#### Work order
In the data that follows, find the line with "ring dip: (83, 32)"; transcribe it, every later line up to the one with "pinky tip: (59, 48)", and that line as well, exactly and with no others.

# # # # #

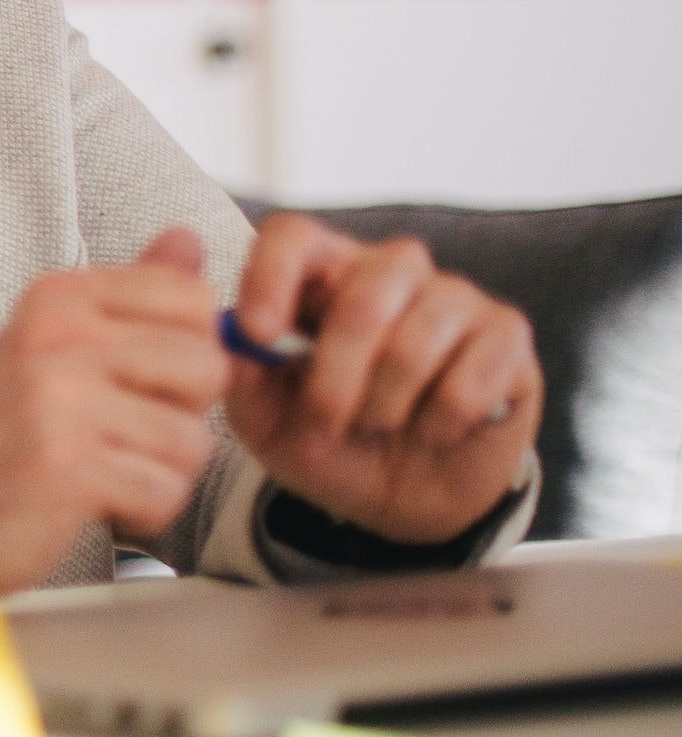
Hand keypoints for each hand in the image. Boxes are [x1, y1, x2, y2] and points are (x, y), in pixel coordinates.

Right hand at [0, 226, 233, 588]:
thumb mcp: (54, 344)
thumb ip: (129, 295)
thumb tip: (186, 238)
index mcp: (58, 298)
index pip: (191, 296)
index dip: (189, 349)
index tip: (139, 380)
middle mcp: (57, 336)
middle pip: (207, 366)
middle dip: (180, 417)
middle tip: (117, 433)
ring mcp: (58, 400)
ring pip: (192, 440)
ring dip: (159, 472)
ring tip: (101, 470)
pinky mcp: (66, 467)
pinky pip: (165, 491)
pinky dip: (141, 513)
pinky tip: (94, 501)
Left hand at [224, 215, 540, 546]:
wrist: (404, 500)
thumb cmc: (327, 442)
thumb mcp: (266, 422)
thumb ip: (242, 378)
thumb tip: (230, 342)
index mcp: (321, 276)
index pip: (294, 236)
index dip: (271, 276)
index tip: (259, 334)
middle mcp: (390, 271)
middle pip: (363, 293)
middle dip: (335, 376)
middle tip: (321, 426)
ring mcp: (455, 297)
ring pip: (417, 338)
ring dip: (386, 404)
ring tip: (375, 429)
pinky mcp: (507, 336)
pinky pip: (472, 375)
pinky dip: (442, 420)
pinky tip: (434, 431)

# # # # #

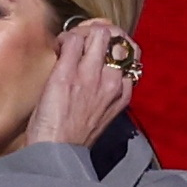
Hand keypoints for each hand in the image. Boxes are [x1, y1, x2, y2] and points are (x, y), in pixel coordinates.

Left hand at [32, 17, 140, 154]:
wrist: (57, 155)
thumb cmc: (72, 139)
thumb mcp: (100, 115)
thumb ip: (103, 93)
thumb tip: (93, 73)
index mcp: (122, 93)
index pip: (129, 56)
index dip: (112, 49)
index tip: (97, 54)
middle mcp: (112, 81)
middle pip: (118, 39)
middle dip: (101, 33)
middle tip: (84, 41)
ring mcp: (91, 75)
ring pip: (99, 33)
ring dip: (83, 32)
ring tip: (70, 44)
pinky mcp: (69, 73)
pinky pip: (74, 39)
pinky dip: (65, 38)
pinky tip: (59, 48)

# # # # #

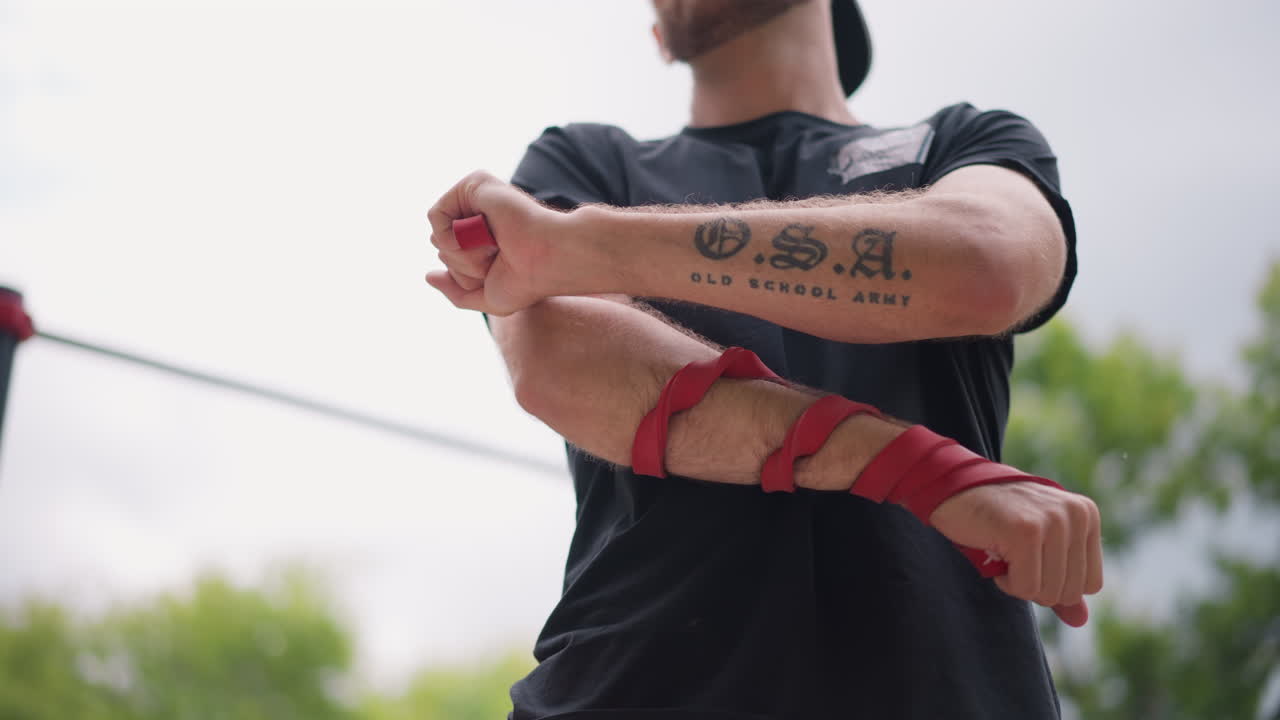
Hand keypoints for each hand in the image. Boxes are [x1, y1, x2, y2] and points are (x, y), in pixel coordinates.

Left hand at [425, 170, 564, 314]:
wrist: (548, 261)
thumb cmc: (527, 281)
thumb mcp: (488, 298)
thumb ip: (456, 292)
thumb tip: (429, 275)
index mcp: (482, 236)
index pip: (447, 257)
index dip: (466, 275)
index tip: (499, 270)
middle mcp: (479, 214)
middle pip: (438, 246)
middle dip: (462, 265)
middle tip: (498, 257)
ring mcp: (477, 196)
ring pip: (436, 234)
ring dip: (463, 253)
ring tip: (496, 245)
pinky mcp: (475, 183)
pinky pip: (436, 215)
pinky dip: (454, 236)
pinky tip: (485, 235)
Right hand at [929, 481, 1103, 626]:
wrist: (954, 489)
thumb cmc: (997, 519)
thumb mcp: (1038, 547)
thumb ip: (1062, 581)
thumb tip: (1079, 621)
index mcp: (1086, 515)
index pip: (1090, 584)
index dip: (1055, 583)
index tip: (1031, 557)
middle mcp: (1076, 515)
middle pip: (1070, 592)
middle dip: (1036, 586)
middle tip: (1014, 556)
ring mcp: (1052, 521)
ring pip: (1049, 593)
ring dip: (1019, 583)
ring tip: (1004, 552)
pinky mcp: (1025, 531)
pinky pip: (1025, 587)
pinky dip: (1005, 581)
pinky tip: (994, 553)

# # # # #

#### Result below
ring dip: (83, 32)
ring tip: (70, 44)
pinky mcp: (69, 73)
pinky pip: (74, 39)
pinky dip: (65, 38)
pinky tip: (59, 48)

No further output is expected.